The sensors 122 may be embedded in the housing, such as embodiments
in which the housing is molded plastic; in the preferred
embodiment, the sensors 122 are attached to a flexible circuit
element 124 as shown. As shown in FIG. 7, the flex circuit
encircles the interior chamber of the housing, against the outer
wall adjacent to the channel 114. The circuit includes between 6
and 20 sensors, which are interconnected to the control circuit.
(This number may vary beyond this range for other applications.
With this arrangement, the control circuit operates to detect the
absolute position of the ring.
Referring back to FIG. 6, the housing's forward bezel portion
includes a threaded ring 126 that engages threads on the housing to
provide one shoulder or wall of the channel, With the threaded ring
being separable from the housing, installation and removal of the
switch ring 112 is permitted. Although not shown, a friction device
such as a rubber O-ring, felt pad, or spring biased detent may be
provided to prevent the ring 112 from turning unintentionally, so
that a definite amount of torque is required to change the dime
level, avoiding inadvertent changes.

> [SUPPLIED MATERIAL]

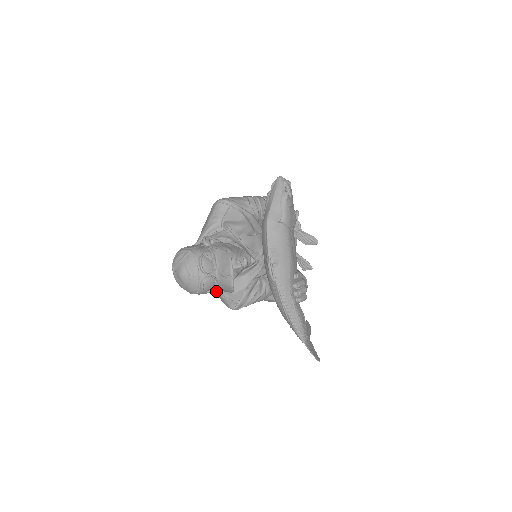
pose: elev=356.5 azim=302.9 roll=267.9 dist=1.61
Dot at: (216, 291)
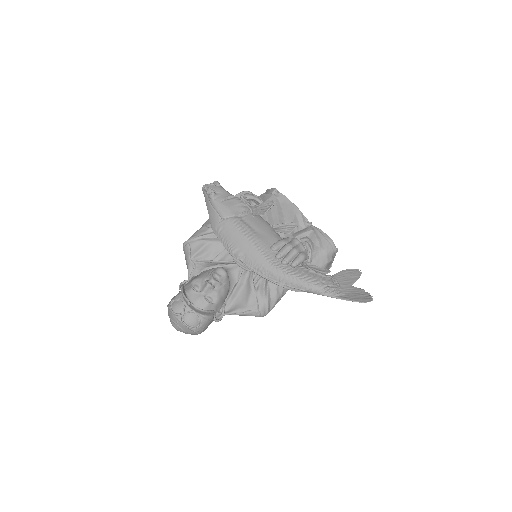
Dot at: (230, 314)
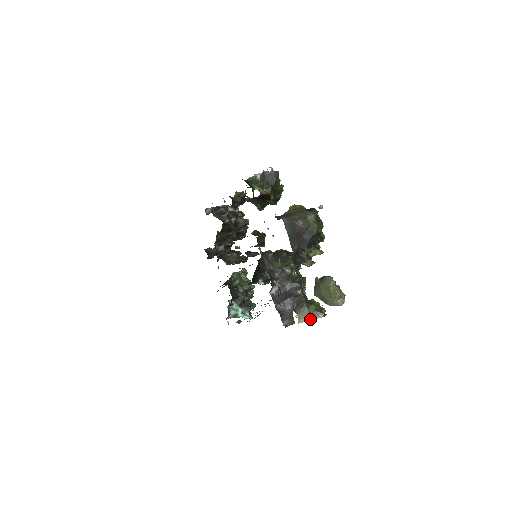
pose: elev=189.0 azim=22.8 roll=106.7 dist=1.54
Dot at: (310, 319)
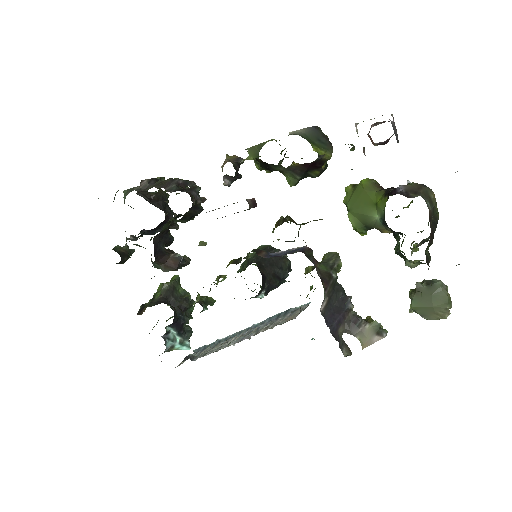
Dot at: (374, 341)
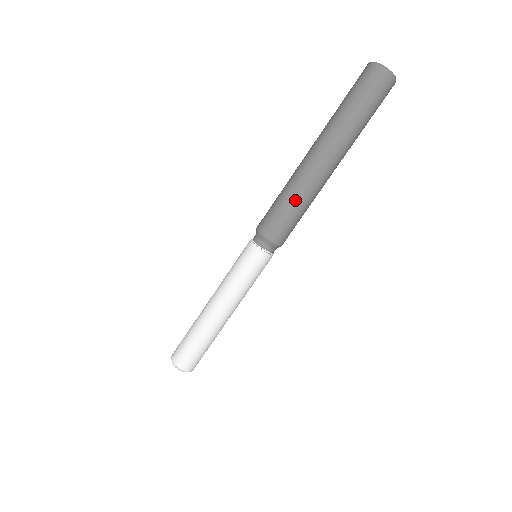
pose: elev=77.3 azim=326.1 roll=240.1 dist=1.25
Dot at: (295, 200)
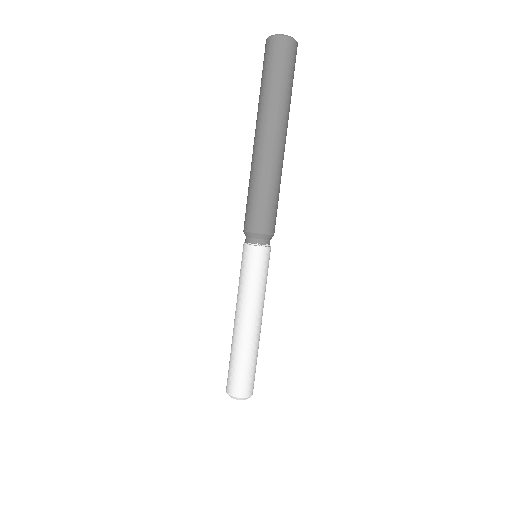
Dot at: (262, 186)
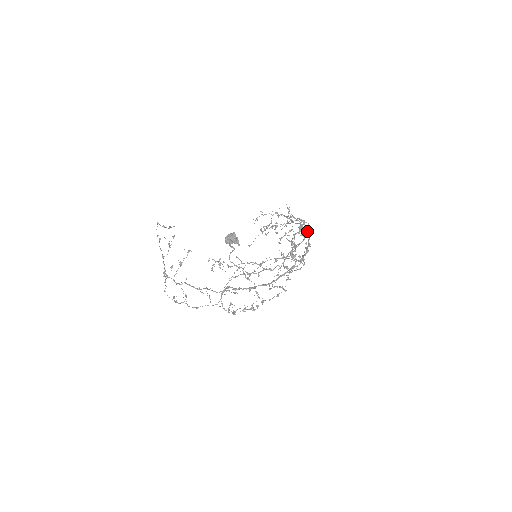
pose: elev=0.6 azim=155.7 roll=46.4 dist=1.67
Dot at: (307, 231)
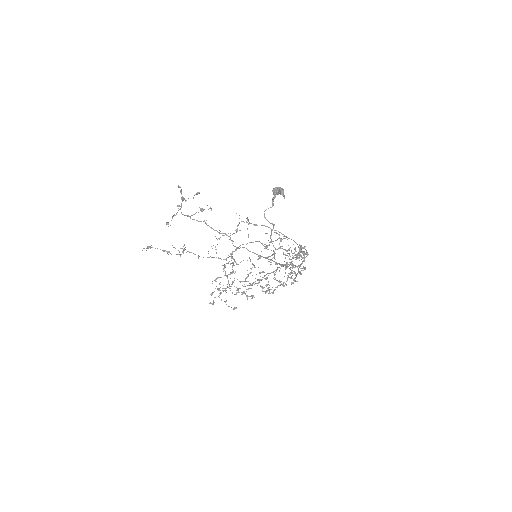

> [REQUEST 1]
Answer these about the passage on the switch ring housing:
(a) How many sensors does the circuit include?
(b) Which part of the forward bezel portion engages threads on the housing?
(c) What friction devices are named as options for keeping the ring from turning unintentionally?
> [REQUEST 2] Resume the passage on the switch ring housing, starting after its final sentence.
The records were drawn from a separate source.

> [REPLY 1]
(a) Between 6 and 20 sensors.
(b) The threaded ring 126.
(c) A rubber O-ring, a felt pad, or a spring biased detent.

> [REPLY 2]
The ring 112 serves to allow the user to establish a state for
operation of the flashlight, within a range of discreet options
corresponding to the number of sensors 122. In the preferred
embodiment, the ring establishes a power or dimmed level for the
output of the lamp when the tail cap switch is in an intermediate
position or has otherwise been operated to indicate a selected
intermediate brightness level. The user may rotate the ring in
advance or operation, setting the ring to a known number or other
indicia printed on the housing and ring. Alternatively, the user
may trigger the intermediate dimmed illumination mode by any of the
means noted above, and rotate the ring until a satisfactory
brightness is achieved.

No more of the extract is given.